Plotwise, State of Play most resembles The Parallax View, albeit more modulated and credible in its paranoia. Afghanistan and Iraq prompted controversy over Blackwater and other contractors unaccountable to US authorities or international law. State of Play's storyline isn't a stretch: Cal discovers that PointCorp's not only exporting violence abroad, but privatizing Homeland Security and law enforcement functions. 2010s wags worry about government surveillance and drones, but unaccountable mercenaries policing America seems even more terrifying.
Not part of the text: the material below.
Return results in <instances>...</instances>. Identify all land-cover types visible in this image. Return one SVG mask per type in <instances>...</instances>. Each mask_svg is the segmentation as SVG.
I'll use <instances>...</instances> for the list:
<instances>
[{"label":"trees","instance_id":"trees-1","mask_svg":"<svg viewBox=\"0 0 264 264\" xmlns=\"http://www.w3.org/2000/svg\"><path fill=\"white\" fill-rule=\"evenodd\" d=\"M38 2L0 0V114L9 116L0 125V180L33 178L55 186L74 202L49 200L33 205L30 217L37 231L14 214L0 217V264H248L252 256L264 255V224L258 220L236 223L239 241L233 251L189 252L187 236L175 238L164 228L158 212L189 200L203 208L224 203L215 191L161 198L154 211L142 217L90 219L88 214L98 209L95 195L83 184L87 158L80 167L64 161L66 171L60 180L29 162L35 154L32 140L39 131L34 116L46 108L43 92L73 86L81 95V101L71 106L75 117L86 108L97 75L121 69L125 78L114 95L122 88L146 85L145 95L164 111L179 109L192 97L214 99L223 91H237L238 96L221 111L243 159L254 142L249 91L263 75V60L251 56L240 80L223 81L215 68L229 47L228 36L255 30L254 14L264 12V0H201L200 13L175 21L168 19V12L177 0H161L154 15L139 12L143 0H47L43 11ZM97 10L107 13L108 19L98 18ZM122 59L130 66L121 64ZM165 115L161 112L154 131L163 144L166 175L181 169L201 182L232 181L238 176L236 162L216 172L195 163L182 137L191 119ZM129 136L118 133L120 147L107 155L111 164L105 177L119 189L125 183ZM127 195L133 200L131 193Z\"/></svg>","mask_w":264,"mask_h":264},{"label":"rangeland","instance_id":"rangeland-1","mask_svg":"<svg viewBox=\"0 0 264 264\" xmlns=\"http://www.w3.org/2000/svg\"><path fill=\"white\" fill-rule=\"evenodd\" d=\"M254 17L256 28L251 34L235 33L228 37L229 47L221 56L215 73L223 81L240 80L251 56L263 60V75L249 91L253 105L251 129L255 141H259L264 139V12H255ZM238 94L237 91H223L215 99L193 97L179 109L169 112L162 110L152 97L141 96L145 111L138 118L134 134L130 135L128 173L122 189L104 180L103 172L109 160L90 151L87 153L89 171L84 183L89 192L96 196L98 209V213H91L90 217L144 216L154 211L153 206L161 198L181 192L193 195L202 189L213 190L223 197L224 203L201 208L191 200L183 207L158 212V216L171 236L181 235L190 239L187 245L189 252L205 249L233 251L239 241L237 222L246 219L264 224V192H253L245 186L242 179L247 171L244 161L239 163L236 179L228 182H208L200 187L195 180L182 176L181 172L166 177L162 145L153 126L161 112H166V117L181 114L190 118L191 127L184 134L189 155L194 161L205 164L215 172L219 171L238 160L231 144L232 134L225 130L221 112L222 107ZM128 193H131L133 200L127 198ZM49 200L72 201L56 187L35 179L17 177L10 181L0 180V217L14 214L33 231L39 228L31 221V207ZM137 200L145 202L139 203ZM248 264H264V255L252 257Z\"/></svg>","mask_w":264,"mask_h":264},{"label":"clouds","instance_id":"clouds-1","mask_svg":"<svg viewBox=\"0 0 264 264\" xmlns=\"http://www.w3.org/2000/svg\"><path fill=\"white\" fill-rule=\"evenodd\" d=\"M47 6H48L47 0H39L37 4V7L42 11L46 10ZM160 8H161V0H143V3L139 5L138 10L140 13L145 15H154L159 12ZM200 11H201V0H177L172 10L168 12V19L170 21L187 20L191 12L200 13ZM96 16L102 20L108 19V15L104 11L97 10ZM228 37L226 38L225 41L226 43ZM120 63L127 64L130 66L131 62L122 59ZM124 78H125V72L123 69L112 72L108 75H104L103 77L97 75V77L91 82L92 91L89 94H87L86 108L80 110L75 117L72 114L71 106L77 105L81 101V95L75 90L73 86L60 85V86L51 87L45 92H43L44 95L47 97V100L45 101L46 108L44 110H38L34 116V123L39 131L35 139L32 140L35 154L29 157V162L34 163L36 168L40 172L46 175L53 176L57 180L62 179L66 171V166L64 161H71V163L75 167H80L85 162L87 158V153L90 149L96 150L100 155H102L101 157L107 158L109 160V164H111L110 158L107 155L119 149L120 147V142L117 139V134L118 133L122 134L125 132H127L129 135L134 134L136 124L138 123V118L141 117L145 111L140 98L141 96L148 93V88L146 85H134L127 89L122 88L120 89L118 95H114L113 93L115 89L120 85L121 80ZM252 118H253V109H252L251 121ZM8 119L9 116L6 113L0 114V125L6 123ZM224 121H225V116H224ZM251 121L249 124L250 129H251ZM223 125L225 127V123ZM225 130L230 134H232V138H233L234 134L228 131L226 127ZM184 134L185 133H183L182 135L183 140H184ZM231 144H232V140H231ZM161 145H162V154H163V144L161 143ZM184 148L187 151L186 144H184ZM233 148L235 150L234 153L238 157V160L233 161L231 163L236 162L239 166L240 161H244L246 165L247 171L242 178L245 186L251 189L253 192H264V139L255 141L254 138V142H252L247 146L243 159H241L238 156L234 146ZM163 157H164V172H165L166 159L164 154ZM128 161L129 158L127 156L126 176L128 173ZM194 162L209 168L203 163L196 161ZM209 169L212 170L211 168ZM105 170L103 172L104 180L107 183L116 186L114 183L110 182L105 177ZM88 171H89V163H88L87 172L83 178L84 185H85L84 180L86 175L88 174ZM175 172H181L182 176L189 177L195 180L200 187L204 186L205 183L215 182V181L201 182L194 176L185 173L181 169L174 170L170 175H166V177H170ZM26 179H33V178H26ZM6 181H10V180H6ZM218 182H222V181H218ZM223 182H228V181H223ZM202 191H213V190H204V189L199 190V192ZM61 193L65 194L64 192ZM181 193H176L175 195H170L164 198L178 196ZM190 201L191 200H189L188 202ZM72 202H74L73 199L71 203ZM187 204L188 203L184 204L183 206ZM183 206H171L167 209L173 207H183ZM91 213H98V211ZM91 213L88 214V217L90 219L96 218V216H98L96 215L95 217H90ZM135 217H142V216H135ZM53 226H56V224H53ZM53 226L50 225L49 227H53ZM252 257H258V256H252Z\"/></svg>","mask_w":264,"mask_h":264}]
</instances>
This build-up results in a quizzical climax. (Spoiler alert, because we must.) We learn Congressman Collins is engineering the violent clean-up campaign, his goons murdering Sonia and other witnesses to shield him from PointCorp. This does stem organically from the story, yet it undermines much of the movie's message. Cal and Della still uncover an unsettling conspiracy, but our villain's a malfeasant do-gooder destroying his own credibility. While surprising, it seems a cheat.
Russell Crowe's gruff, diligent Cal makes a compelling Everyman reporter. Ben Affleck's equally well-cast as a straight-arrow congressman. Rachel McAdams provides solid support; a smart, engaging actress, she handles Della's predictable arc with skill. Helen Mirren's bitchy editor enlivens some exposition passages; Robin Wright gets a thankless role as Collins' wife. Jeff Daniels, Jason Bateman and Wendy Makenna handle supporting roles.
It's a shame that State of Play fumbles the ending, but it's neither the first nor last thriller hurt by a questionable twist. Other late 2000s thriller are either trapped by topicality (Syriana) or too convoluted to entertain (The International). State of Play achieves a nice balance, even if the journey's better than the destination.